- **Problem description**
Everything from the line containing "X8890000Y-14020000D03*" through the last line of the data below must be copied exactly, with no other lines included.

----- Task material -----

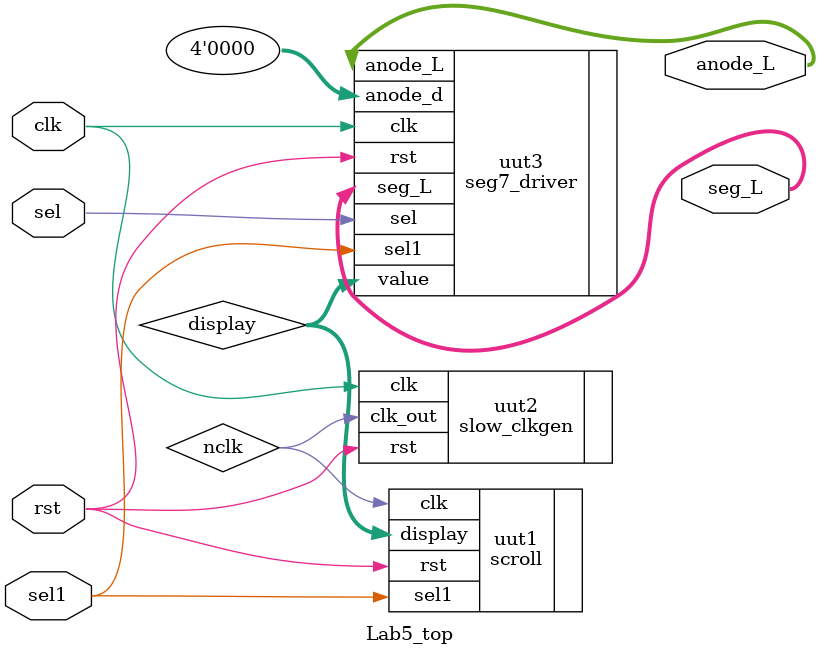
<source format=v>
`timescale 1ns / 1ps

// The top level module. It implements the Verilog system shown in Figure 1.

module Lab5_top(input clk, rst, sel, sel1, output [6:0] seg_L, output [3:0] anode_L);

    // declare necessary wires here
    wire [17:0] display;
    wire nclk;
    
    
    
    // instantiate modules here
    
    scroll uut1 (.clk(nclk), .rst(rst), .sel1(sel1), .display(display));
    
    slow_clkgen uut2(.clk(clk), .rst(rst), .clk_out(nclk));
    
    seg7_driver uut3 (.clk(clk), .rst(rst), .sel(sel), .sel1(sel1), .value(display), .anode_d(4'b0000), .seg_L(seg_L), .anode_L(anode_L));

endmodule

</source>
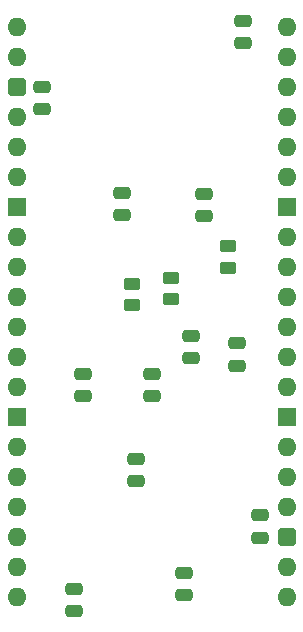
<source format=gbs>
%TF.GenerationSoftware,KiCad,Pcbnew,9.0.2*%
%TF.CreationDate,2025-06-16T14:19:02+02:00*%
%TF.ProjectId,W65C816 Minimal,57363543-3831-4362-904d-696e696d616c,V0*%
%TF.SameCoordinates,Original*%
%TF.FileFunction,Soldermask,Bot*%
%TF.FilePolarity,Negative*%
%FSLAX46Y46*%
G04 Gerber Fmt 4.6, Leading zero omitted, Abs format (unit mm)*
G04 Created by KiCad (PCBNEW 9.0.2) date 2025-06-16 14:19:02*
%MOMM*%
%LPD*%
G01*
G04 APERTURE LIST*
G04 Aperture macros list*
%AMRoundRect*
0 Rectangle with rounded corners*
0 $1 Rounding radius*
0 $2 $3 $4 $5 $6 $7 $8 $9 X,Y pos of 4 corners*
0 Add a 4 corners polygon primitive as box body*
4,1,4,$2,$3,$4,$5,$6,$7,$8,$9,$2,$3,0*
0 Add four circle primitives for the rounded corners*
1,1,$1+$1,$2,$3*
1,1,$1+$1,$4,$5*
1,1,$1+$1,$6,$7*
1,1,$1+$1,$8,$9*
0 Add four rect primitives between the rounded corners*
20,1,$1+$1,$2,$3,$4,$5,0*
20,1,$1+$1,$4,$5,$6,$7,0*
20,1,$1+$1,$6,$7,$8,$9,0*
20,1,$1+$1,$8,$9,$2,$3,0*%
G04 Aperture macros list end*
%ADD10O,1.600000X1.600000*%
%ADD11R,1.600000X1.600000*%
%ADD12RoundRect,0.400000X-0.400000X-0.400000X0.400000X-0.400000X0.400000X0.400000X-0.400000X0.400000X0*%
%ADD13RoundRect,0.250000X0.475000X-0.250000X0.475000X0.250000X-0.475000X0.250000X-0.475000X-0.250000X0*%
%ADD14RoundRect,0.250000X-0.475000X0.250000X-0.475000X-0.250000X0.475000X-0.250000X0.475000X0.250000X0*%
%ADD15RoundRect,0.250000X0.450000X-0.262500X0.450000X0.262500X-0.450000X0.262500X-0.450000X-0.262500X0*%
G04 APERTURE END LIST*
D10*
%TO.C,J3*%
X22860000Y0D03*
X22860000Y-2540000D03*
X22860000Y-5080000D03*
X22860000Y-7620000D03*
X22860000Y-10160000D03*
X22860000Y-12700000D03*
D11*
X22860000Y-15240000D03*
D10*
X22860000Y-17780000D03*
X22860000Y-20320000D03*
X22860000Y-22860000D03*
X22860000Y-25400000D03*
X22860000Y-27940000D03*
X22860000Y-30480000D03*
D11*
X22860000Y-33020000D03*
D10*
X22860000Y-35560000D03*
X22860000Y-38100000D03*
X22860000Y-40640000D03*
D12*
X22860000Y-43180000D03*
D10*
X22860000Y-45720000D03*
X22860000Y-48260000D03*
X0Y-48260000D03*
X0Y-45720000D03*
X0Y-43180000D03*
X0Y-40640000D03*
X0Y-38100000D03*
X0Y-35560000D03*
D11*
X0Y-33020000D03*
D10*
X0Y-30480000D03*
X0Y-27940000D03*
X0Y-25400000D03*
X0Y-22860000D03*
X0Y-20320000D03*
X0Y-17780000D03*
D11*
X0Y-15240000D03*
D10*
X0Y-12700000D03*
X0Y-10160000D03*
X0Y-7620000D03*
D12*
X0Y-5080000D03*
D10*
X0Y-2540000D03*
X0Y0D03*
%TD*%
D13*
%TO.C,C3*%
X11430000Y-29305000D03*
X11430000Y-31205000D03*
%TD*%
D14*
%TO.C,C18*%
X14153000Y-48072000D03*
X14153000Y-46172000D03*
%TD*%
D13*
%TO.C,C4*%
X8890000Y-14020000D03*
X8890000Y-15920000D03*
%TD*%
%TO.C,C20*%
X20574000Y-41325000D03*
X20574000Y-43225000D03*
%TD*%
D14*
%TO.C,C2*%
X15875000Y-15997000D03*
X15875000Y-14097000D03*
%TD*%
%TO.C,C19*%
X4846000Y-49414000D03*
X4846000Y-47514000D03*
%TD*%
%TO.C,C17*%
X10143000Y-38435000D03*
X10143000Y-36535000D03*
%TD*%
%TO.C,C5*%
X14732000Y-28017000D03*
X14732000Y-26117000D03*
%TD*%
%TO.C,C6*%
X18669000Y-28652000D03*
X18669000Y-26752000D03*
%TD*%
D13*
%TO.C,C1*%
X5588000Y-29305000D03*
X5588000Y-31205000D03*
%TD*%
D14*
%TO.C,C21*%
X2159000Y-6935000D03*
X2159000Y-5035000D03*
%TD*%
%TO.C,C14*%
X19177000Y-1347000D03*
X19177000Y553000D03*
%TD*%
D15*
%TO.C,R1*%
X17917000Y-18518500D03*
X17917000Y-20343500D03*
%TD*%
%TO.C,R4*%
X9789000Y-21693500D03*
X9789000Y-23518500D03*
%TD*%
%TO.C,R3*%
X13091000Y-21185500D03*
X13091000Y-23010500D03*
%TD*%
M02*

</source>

-----

- **Response to the exercise**
X8890000Y-14020000D03*
X8890000Y-15920000D03*
%TD*%
%TO.C,C20*%
X20574000Y-41325000D03*
X20574000Y-43225000D03*
%TD*%
D14*
%TO.C,C2*%
X15875000Y-15997000D03*
X15875000Y-14097000D03*
%TD*%
%TO.C,C19*%
X4846000Y-49414000D03*
X4846000Y-47514000D03*
%TD*%
%TO.C,C17*%
X10143000Y-38435000D03*
X10143000Y-36535000D03*
%TD*%
%TO.C,C5*%
X14732000Y-28017000D03*
X14732000Y-26117000D03*
%TD*%
%TO.C,C6*%
X18669000Y-28652000D03*
X18669000Y-26752000D03*
%TD*%
D13*
%TO.C,C1*%
X5588000Y-29305000D03*
X5588000Y-31205000D03*
%TD*%
D14*
%TO.C,C21*%
X2159000Y-6935000D03*
X2159000Y-5035000D03*
%TD*%
%TO.C,C14*%
X19177000Y-1347000D03*
X19177000Y553000D03*
%TD*%
D15*
%TO.C,R1*%
X17917000Y-18518500D03*
X17917000Y-20343500D03*
%TD*%
%TO.C,R4*%
X9789000Y-21693500D03*
X9789000Y-23518500D03*
%TD*%
%TO.C,R3*%
X13091000Y-21185500D03*
X13091000Y-23010500D03*
%TD*%
M02*

</source>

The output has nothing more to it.